Wednesday, 28 January 2015

That lone voice......



And the lone voice of a man cries out 'but it's not in the Bible'. His views are heard. They're challenged. The service goes on. 

But that man's voice is still there. He's heard spell out his views on women leaders (women are made to be gorgeous not leaders, women can have babies, men can be bishops, we have different roles) on national news. He's challenged by an abundance of tweets and comments. 

But that man's voice is still there. His views are heard. His views represent a voice that rises up at moments like these, but is there, all the time, views that are the norm in some places. His voice is still there. 

His voice is still there in the concern over my role as minister of a church as a stumbling block for someone joining the church. His voice is still there when I'm told there are things I should not be doing because I am a woman and 'I should have learnt by now', his voice is still there when I'm told that women are not made to be leaders, his voice is still there when the conversation is about what makes a good preacher and that good preacher is most definitely male. 

His voice is still there when it's suggested that the move to female bishops is a step towards restoration of fallen creation and that suggestion is accompanied by a vehement shaking of head. His voice is still there. 





I'm struggling right now with the number of challenges to my ministry being thrown at me; not because I am no good at it; not because I'm getting it wrong all the time; not because I am not called; not because my ministry has not been affirmed most clearly by the church I am serving, my college and my association (I am called, I am affirmed, I am, I hear, doing a good job and getting it right a lot of the time); but because of my gender. 

This morning we were talking in our Bible Study about the anointing of King David in 1 Samuel 16. He was not who was expected. He was the youngest of a number of brothers. He wasn't even there when Samuel came to the temple because the expectations of him were definitely not King. Yet there he was. God knew him. God called him. 
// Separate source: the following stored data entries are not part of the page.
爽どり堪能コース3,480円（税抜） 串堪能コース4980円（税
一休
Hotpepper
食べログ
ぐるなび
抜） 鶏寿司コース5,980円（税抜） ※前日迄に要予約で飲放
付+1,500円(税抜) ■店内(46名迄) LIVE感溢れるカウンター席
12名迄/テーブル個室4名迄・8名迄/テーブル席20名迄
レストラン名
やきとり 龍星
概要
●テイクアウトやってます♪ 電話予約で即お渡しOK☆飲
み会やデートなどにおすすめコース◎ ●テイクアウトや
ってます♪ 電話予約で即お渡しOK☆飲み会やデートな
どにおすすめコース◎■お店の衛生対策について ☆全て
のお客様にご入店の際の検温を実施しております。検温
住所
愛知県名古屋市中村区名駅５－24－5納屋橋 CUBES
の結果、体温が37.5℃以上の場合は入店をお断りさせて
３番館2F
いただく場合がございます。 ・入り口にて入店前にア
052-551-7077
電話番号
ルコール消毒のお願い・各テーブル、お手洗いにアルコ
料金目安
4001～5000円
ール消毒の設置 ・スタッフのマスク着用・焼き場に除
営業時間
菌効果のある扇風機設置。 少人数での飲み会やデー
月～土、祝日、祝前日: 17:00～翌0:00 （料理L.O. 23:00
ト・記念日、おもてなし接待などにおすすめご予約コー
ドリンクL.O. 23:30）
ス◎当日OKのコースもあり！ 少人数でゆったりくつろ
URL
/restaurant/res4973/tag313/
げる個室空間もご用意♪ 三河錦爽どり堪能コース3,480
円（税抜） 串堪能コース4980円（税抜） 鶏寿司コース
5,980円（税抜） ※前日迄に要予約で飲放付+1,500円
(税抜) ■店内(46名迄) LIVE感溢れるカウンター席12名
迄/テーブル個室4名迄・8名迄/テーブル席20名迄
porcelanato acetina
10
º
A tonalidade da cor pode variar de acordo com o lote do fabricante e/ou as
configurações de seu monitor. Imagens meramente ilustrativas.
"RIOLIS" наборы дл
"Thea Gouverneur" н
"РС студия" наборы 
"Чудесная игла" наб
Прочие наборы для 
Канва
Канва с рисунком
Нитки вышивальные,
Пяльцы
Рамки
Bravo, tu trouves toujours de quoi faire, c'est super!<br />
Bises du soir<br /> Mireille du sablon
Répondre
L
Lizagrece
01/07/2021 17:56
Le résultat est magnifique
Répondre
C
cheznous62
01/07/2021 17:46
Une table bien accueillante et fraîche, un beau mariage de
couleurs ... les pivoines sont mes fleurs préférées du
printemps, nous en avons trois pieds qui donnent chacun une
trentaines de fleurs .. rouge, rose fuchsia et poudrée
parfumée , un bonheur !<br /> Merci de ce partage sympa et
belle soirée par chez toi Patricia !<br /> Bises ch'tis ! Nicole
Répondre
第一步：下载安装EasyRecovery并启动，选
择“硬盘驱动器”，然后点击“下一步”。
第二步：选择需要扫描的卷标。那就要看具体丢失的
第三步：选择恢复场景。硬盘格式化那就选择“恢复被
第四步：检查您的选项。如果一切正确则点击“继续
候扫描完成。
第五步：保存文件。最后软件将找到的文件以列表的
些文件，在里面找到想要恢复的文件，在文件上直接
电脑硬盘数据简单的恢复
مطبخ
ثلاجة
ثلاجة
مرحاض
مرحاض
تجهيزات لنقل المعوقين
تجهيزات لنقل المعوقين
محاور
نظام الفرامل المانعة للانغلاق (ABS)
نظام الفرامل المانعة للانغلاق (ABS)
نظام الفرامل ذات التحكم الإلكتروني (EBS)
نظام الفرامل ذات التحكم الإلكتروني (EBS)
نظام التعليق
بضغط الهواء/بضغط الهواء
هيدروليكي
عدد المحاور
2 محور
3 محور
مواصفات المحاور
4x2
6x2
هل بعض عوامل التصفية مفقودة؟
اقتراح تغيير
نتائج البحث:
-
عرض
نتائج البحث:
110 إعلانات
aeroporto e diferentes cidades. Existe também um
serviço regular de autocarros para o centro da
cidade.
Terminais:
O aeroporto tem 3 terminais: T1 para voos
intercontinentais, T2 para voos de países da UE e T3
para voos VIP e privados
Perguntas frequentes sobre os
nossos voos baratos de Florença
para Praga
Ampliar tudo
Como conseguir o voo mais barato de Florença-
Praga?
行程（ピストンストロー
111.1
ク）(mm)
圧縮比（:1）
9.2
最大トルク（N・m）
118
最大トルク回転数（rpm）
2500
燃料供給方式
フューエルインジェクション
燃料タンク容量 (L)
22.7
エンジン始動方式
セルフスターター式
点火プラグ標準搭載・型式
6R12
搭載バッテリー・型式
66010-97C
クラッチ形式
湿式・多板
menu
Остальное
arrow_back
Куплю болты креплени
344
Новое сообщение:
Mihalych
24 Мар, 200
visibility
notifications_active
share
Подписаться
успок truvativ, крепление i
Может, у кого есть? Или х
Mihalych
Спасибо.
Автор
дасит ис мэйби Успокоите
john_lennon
We came to the conclusion that to God it didn't matter that David was the youngest, that to anoint him would be totally against society conventions, yet God still chose him. What mattered was God's call. 

What matters to me is God's call, as affirmed by those who know me well, my church and beyond... and that is what excites me and keeps me going. 

I love the fact that we're all different - we have different views and ideas. I love the fact that we can read the Bible and discover so much more about God. I love the fact that the journey is still ongoing. I love it when I see that something happens that is a sign that God's Kingdom is near, is here, is coming. 

But I'd love it if it wasn't so hard sometimes! That lone voice, I'm so pleased you have a say, because I believe in freedom of speech, but it doesn't mean that when it's there every day and not always such a lone voice it doesn't hurt and question the person who God has called me to be. It doesn't mean that you do not undermine the clear call my church has given me. We need to remember that many of our views are not just theoretical theological ideas, but about people, made in the image of God, and often, I've found, the people who are standing right there in front of you.